• [Exercise directions] Please print only the top portion of the entries below, ending with the line that contains "Особое внимание уделено зо", exactly as written.

• [Records provided]
****************************************

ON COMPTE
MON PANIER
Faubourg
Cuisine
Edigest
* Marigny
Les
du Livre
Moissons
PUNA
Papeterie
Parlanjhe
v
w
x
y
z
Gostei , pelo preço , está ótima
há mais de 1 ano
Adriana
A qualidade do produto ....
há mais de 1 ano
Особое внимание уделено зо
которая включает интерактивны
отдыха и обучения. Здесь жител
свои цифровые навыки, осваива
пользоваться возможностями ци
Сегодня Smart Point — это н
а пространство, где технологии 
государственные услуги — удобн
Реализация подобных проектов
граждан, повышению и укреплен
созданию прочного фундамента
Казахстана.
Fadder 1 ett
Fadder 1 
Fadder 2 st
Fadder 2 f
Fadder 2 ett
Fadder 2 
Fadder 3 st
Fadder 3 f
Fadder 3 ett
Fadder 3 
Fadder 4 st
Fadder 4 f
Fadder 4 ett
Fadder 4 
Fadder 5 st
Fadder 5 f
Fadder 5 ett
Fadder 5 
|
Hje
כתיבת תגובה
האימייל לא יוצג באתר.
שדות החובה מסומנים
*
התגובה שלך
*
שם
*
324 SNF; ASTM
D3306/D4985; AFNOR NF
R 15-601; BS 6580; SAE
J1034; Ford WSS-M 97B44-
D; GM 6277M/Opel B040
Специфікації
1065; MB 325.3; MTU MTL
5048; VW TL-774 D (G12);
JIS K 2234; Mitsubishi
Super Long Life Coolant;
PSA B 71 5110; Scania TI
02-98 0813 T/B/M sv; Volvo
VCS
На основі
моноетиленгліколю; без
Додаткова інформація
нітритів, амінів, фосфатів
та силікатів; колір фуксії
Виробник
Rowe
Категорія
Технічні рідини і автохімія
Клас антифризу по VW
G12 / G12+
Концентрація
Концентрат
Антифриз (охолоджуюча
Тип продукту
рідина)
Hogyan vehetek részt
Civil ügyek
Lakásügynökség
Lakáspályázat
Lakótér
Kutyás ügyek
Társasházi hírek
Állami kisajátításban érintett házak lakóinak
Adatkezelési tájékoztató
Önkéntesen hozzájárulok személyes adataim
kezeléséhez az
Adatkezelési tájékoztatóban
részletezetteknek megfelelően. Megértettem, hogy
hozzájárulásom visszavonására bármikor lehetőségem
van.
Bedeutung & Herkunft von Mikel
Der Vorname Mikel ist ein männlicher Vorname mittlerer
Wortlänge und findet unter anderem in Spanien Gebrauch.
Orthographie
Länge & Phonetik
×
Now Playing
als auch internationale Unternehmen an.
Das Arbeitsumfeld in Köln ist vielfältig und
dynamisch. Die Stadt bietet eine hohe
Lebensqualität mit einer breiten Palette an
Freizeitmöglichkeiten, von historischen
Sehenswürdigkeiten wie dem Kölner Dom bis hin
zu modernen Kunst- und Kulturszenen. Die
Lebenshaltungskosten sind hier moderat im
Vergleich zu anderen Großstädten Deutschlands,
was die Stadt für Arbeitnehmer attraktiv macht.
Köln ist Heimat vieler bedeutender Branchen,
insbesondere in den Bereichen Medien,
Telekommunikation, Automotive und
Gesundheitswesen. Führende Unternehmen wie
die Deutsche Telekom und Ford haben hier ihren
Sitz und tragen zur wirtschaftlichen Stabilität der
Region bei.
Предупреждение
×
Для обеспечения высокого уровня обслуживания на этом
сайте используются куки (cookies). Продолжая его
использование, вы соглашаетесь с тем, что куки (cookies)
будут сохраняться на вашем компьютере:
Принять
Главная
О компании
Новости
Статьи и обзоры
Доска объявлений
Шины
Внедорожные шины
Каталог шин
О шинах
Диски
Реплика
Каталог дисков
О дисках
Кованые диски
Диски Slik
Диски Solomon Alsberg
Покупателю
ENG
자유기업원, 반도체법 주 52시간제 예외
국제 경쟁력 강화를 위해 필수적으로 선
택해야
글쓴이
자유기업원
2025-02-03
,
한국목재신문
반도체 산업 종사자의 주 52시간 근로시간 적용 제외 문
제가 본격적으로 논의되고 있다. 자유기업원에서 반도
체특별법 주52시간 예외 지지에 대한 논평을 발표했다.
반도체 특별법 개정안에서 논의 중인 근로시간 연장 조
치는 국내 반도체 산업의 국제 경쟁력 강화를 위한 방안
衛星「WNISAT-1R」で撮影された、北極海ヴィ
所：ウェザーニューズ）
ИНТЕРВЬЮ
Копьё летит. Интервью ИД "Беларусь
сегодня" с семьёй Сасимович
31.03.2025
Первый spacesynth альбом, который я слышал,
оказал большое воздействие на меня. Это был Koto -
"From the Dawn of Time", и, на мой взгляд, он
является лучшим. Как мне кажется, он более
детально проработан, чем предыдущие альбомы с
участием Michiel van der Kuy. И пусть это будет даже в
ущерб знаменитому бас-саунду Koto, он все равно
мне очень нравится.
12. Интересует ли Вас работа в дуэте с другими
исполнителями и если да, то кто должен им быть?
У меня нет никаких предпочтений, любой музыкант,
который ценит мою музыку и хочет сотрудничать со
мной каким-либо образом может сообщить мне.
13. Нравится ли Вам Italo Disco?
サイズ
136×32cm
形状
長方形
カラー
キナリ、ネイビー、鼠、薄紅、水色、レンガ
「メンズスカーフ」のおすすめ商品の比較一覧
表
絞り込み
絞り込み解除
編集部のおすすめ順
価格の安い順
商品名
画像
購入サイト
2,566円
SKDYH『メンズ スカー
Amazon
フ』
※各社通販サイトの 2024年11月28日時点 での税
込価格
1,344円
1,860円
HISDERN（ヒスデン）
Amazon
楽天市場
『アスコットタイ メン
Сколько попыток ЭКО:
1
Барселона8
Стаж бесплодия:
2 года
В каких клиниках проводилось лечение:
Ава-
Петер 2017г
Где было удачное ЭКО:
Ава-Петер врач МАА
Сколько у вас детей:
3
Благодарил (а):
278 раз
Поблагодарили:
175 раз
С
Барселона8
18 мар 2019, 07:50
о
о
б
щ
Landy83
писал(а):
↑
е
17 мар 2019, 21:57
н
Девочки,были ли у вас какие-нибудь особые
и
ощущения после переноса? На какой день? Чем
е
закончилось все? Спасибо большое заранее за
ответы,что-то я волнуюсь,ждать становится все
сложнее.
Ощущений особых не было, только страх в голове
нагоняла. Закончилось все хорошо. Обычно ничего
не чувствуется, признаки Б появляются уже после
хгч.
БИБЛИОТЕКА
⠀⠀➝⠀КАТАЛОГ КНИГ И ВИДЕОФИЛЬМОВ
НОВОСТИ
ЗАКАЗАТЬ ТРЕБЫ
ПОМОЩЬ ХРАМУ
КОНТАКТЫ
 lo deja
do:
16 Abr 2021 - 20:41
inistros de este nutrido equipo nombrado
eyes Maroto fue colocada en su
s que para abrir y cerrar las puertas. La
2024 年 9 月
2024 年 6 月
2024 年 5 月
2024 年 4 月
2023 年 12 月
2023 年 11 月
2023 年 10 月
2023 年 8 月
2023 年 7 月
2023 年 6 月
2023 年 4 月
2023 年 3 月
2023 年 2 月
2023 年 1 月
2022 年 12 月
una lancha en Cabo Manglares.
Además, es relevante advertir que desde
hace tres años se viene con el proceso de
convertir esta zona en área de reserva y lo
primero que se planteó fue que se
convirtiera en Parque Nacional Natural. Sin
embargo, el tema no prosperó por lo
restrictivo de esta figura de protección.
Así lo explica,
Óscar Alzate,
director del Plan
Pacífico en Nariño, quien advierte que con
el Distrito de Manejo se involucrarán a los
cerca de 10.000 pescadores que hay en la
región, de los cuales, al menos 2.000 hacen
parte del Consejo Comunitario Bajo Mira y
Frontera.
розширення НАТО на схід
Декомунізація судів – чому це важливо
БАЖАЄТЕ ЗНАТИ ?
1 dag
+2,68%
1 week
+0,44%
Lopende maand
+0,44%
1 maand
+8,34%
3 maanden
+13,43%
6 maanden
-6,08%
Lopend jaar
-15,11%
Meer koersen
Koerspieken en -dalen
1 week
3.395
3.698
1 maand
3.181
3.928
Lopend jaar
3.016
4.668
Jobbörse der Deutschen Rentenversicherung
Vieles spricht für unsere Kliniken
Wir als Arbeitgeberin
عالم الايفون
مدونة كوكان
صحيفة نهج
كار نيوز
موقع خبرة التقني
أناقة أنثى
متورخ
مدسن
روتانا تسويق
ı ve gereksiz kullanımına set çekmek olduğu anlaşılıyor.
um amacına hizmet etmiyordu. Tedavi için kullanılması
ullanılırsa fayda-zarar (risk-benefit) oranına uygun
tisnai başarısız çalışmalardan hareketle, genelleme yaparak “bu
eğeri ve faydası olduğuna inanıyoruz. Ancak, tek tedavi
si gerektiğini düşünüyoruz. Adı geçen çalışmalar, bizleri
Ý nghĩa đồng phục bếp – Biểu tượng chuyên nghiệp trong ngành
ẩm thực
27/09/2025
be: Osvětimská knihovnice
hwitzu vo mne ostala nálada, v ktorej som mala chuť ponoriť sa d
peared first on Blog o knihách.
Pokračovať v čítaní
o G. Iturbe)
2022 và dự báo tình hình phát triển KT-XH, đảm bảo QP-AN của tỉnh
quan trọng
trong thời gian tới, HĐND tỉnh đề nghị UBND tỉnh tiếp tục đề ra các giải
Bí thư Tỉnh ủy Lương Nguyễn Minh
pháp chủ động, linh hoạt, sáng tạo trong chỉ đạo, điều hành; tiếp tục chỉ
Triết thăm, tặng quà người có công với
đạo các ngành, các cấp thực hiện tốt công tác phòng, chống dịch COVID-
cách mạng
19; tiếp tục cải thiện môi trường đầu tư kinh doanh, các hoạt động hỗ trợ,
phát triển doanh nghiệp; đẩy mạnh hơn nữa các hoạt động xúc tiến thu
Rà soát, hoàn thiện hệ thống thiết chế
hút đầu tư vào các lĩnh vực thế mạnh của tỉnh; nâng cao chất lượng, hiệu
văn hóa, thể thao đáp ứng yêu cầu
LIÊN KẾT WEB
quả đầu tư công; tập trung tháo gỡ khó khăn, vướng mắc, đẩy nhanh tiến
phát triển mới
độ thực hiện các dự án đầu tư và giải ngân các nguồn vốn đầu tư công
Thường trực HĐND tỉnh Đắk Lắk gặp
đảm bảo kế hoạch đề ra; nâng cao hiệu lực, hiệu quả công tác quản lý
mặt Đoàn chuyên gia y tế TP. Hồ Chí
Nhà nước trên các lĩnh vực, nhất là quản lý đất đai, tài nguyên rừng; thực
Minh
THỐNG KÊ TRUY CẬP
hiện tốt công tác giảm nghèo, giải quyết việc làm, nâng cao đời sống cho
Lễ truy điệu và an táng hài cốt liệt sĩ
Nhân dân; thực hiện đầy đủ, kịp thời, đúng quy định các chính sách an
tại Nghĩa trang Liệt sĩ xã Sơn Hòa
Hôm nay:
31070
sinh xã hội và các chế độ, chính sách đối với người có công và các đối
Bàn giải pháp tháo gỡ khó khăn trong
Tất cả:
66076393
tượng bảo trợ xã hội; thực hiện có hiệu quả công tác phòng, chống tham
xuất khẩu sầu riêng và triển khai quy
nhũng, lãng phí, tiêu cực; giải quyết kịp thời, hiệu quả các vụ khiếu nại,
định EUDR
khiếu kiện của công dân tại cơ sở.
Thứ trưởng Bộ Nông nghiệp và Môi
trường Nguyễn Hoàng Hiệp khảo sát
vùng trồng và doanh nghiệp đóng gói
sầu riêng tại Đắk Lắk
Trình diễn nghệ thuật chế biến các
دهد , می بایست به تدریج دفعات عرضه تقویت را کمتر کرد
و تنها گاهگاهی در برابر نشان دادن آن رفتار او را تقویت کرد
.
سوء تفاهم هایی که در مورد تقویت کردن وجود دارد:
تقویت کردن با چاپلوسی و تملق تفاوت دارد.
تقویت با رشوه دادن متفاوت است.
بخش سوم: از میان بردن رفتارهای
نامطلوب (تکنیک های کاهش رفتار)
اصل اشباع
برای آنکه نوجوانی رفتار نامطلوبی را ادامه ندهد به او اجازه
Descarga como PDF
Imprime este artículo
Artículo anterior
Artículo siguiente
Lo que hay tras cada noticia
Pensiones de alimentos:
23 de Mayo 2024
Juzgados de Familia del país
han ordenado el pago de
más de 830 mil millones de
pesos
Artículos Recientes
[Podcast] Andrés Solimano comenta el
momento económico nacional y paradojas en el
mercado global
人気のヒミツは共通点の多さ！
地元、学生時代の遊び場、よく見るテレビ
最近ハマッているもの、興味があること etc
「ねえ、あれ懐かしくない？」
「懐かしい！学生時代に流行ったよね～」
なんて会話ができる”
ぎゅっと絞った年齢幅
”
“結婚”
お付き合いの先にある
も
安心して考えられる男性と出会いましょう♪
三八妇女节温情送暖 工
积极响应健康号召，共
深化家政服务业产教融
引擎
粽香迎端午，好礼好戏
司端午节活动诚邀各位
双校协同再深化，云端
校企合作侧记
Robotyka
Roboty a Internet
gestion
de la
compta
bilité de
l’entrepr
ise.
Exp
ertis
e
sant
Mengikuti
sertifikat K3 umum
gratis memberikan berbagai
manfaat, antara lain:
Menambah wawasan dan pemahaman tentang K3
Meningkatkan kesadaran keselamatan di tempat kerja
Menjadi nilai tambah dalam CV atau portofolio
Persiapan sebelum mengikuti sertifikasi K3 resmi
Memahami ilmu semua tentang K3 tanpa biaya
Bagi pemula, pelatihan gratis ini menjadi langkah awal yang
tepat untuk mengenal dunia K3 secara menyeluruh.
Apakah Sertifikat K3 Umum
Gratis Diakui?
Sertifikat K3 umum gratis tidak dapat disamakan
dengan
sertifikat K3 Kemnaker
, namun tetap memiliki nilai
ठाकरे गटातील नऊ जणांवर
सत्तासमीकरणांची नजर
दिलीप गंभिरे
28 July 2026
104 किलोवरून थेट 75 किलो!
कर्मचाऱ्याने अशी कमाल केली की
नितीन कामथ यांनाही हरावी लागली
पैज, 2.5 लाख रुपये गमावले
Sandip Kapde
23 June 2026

****************************************

• [Response for this exercise]
ON COMPTE
MON PANIER
Faubourg
Cuisine
Edigest
* Marigny
Les
du Livre
Moissons
PUNA
Papeterie
Parlanjhe
v
w
x
y
z
Gostei , pelo preço , está ótima
há mais de 1 ano
Adriana
A qualidade do produto ....
há mais de 1 ano
Особое внимание уделено зо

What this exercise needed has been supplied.